Vadis: Gówno prawda. To dlatego nie dołączyłem do Krasnodaru

2017-07-11 11:37:26; Aktualizacja: 7 lat temu
Vadis: Gówno prawda. To dlatego nie dołączyłem do Krasnodaru Fot. Transfery.info
Marcin Żelechowski
Marcin Żelechowski Źródło: Przegląd Sportowy

Vadis Odjidja-Ofoe udzielił pierwszego wywiadu po odejściu z Legii.

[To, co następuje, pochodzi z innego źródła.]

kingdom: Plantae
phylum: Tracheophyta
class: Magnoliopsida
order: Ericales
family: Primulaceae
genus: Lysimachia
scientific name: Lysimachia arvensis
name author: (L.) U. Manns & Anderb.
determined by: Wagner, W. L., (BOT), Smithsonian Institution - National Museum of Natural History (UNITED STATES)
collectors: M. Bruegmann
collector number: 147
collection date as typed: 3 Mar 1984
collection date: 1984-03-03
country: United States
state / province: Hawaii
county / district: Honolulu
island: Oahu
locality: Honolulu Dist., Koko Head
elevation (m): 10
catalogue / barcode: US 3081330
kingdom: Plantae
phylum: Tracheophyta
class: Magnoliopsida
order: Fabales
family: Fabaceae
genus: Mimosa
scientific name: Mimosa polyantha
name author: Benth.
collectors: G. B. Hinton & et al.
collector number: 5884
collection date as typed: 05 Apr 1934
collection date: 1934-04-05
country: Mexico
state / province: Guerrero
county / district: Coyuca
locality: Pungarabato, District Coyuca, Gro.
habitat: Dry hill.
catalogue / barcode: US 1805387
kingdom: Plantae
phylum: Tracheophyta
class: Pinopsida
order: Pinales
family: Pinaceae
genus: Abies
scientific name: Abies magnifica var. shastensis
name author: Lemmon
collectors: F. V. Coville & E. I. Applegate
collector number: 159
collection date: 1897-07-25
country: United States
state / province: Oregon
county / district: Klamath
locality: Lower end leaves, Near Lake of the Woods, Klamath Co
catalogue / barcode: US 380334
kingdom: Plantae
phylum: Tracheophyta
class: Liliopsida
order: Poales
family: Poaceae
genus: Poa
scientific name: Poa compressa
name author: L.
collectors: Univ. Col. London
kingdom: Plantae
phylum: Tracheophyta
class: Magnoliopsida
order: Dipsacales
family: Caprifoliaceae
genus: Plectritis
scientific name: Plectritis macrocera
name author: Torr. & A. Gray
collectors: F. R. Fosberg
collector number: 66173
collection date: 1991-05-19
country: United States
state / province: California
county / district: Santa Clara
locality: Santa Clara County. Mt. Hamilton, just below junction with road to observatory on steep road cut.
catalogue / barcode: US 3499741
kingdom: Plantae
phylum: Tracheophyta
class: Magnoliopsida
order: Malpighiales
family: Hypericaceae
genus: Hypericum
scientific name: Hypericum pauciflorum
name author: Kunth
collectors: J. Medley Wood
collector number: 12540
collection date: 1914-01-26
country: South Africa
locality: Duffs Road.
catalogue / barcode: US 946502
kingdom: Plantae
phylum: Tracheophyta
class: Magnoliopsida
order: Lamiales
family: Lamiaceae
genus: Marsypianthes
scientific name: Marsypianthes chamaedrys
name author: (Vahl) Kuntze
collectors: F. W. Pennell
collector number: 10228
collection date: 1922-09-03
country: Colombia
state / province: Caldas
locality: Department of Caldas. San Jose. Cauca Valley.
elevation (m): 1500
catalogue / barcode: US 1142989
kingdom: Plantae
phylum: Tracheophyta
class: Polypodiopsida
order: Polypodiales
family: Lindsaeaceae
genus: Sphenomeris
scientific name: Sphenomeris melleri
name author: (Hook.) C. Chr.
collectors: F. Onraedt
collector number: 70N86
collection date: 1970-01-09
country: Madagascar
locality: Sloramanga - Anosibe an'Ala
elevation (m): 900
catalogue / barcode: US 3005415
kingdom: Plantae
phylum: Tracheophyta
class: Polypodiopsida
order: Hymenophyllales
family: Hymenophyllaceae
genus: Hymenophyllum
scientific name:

Belg zrealizował swoje plany i przeniósł się do Olympiakosu, ponownie trafiając pod skrzydła Besnika Hasiego. Mistrzowie Polski na jego transferze zarobią najprawdopodobniej trzy miliony euro, wliczając w to bonusy, plus 20 procent kwoty z następnego transferu. Decyzja pomocnika i sposób pożegnania podzieliły jednak kibiców z Warszawy.

Sporo kontrowersji wzbudziła także niedoszła przeprowadzka 28-latka do Krasnodaru. Rosjanie złożyli Legii bardzo dobrą ofertę, która została przyjęta i piłkarz udał się nawet na testy medyczne. Rzekomo ich jednak nie przeszedł i duże ryzyko kontuzji kolana miało przesądzić o przekreśleniu transferu na wschód.

W rozmowe z „Przeglądem Sportowym”, Vadis zdementował te informacje. Przyznał, że on sam nabrał wątpliwości dotyczącego byłego klubu Artura Jędrzejczyka.

- To gówno prawda. Rozegrałem ponad 30 spotkań w całym sezonie. Czy ktoś, kto nie jest zdrowy, mógłby to zrobić? Mam bliznę na kolanie, to ślad po operacji mającej miejsce dawno temu. Jestem jednak w perfekcyjnej formie.

- Decyzja o braku transferu została podjęta wspólnie. Oni bali się ryzyka, a ja poczułem, że nie byłbym tam szczęśliwy. Na miejscu przekonałem się, że to nie jest klub dla mnie.  Początkowo byłem nastawiony optymistyczne, ale potem pojawiło się zbyt wiele wątpliwości. Oferowali mi naprawdę dobre pieniądze, ale one nie są najważniejsze.